At Stanford University, all cases of periampullary carcinoma are discussed and reviewed in detail by a multidisciplinary team that includes surgical oncologists, medical oncologists, radiation oncologists, a pathologist, a gastroenterologist, and a radiologist. All resected tumors are reviewed. Patients with tumors with poor prognostic features (eg, involved surgical margins, lymph nodes, invasion of the pancreas, perineural invasion, or poor histologic grade) are enrolled in a single-arm investigational protocol to receive adjuvant radiotherapy (45 Gy) and concurrent protracted venous infusion of 5-FU (225 mg/m2/d) during the entire treatment course.

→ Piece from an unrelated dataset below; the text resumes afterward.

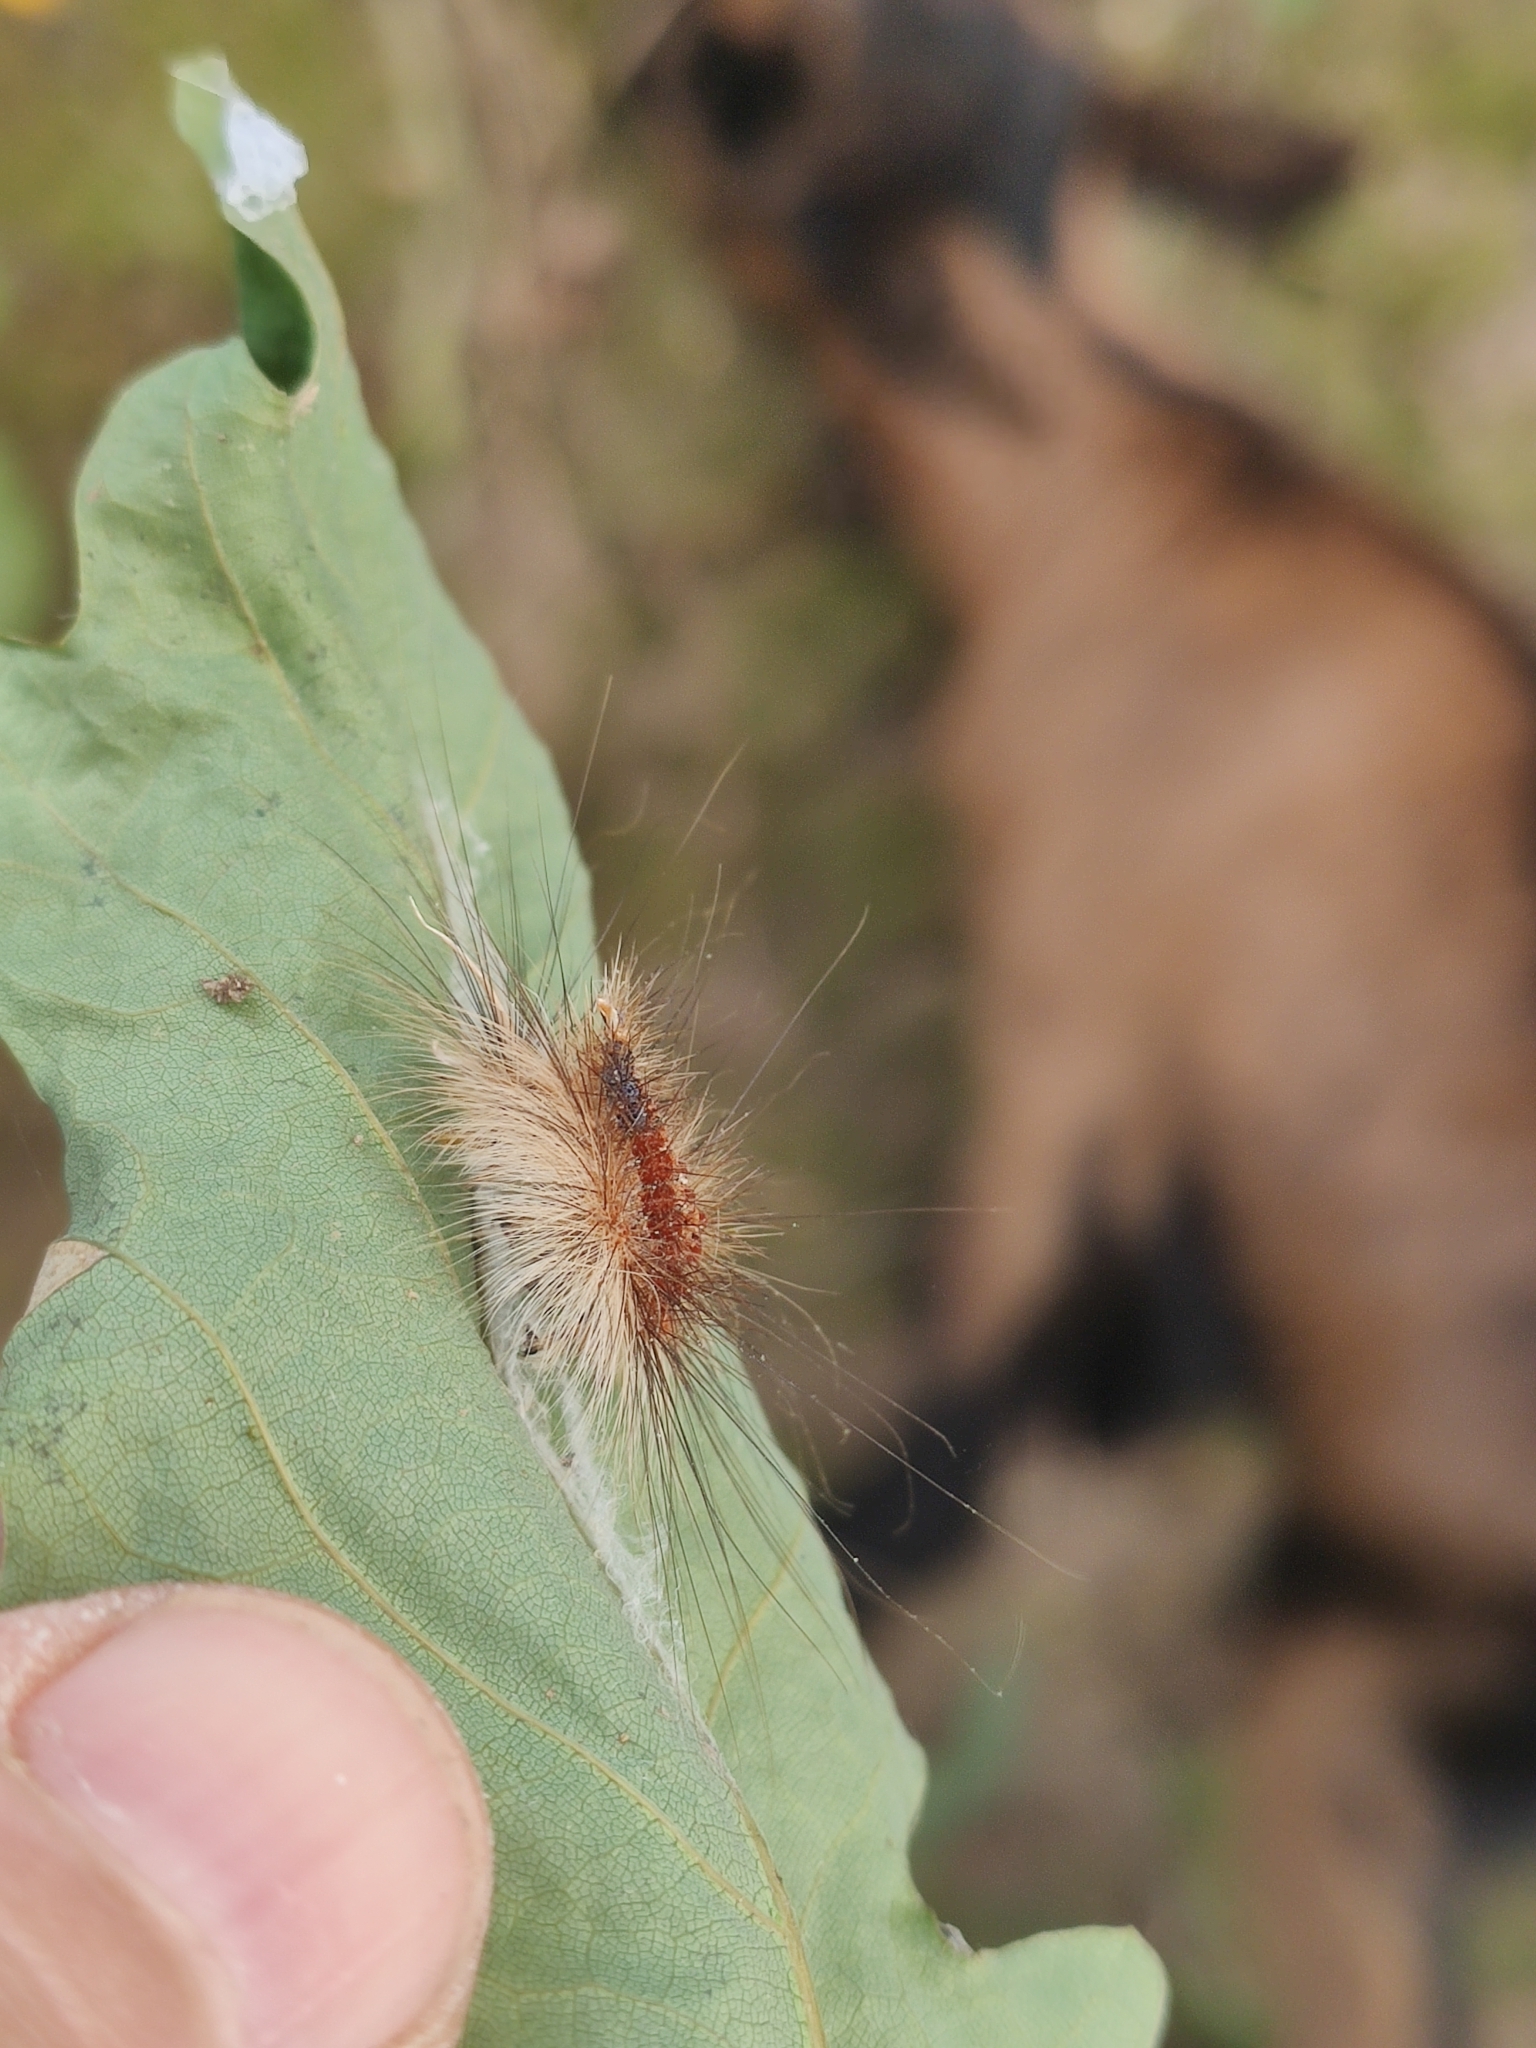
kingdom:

Patients with carcinoma of the ampulla of Vater may benefit from recent advances in the treatment planning and delivery of adjuvant and definitive radiotherapy for patients with pancreatic cancer, which have produced modest gains in survival.

Pancreaticoduodenectomy is the procedure of choice for patients with resectable disease, but local recurrence plagues all surgical series, particularly when the pancreas has been invaded or lymph node metastases are discovered. In fact, whether major resection impacts survival in the setting of disease spread to the lymph nodes remains unclear. Postoperative irradiation of at least 45 Gy with 5-FU as a radiosensitizer is a reasonable treatment and reduces local recurrence in pancreatic cancer.

Treatment of Unresectable Disease

For patients with unresectable ampllary carcinoma, endoscopic stenting to achieve biliary decompression is an appropriate palliative procedure. Endoscopic palliation may also be performed for duodenal obstruction with expandable metal stents. Similarly, a palliative bypass may be performed for tumors found to be unresectable intraoperatively.

No established answer exists to the question of further therapy. Data on adjuvant treatment for locally advanced and advanced ampullary carcinoma are limited. Confining the therapeutic approach to relief of symptoms is reasonable.

Given the paucity of effective standard treatment options, encourage patients to enroll in clinical trials. Radiotherapy, chemotherapy, and chemoradiotherapy have been tried, but response rates probably are low, and an effect on survival is questionable.

Long-Term Monitoring

Follow-up guidelines are not well established for ampullary carcinoma. Reasonable practice includes blood studies, chest radiograph/computed tomography (CT) scan, and CT scan of the abdomen and pelvis every 6 months.

If treatment ultimately fails, it often does so within 5 years. Unfortunately, good salvage therapies do not yet exist. Palliative chemotherapeutic agents and effective medications for pain relief exist.